___ DATASET RECORDS ___

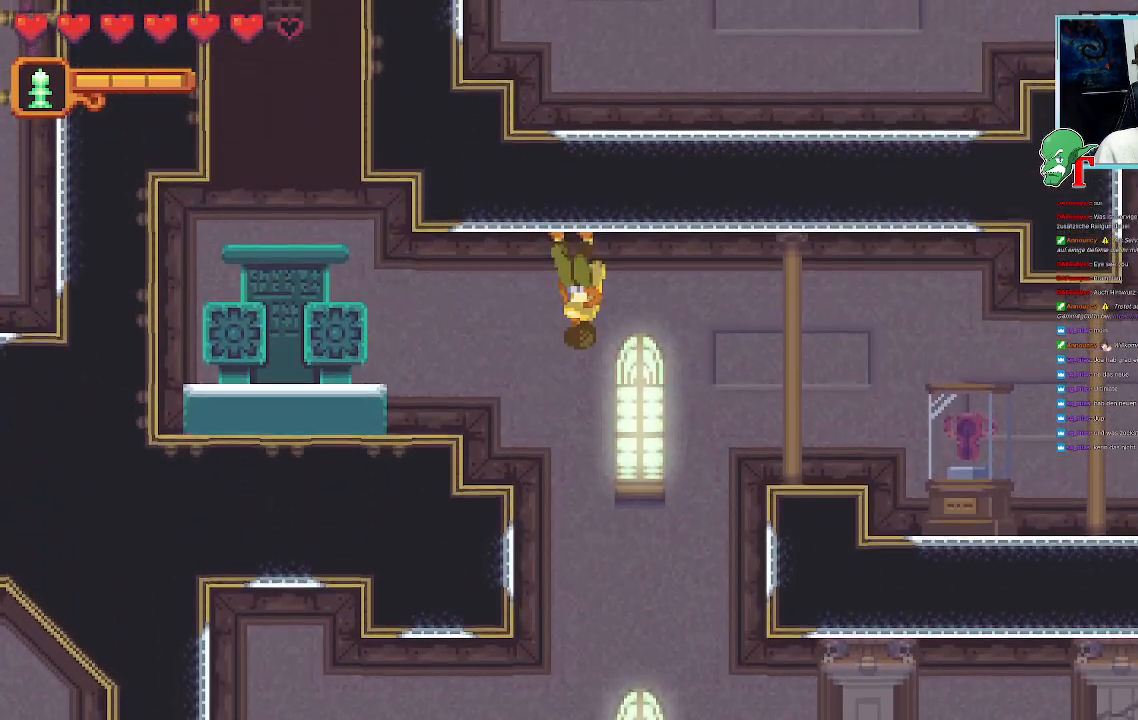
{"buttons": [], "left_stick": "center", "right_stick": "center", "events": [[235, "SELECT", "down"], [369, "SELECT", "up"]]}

___
___ DATASET RECORDS ___

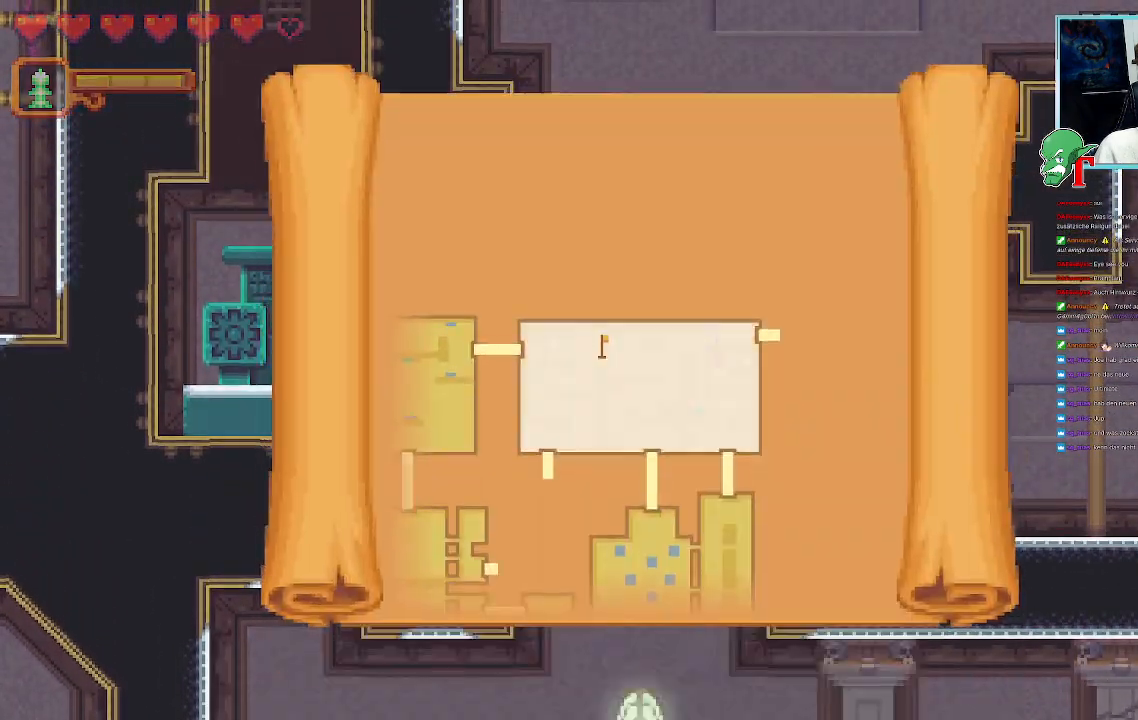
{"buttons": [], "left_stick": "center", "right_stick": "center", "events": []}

___
___ DATASET RECORDS ___

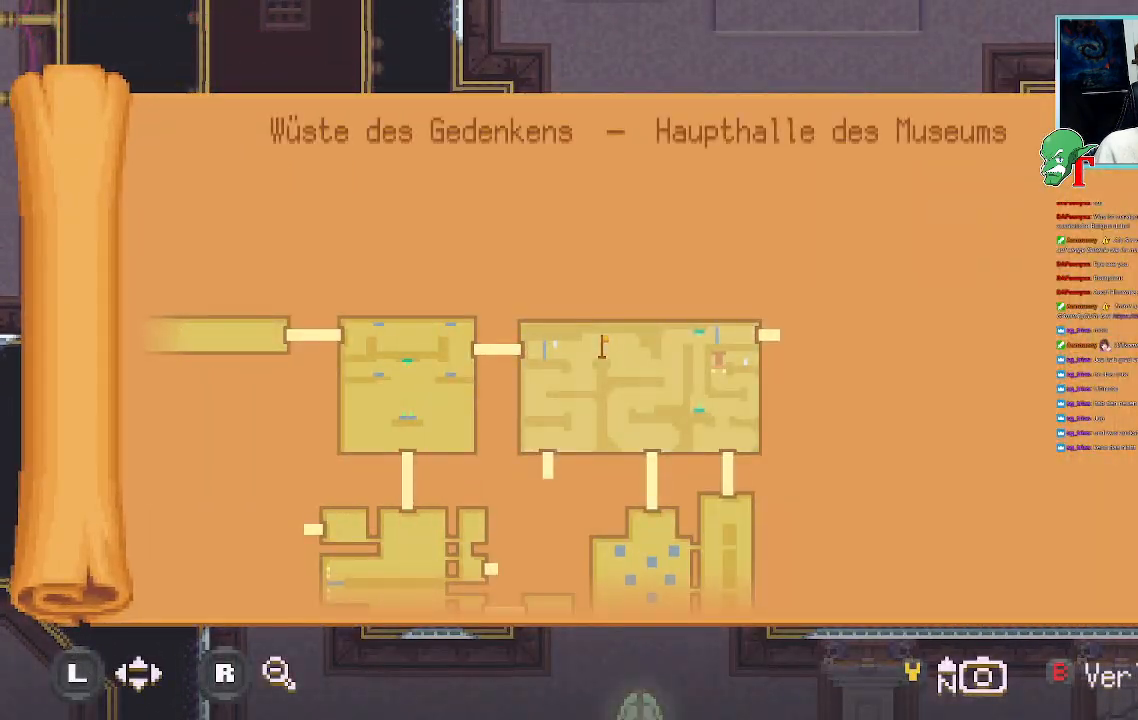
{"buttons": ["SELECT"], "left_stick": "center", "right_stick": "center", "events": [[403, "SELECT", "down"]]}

___

ACTIVITY | Set apart and copy each line of the records that holds the word "SELECT".

OUTPUT OF THE EXERCISE |
{"buttons": [], "left_stick": "center", "right_stick": "center", "events": [[235, "SELECT", "down"], [369, "SELECT", "up"]]}
{"buttons": ["SELECT"], "left_stick": "center", "right_stick": "center", "events": [[403, "SELECT", "down"]]}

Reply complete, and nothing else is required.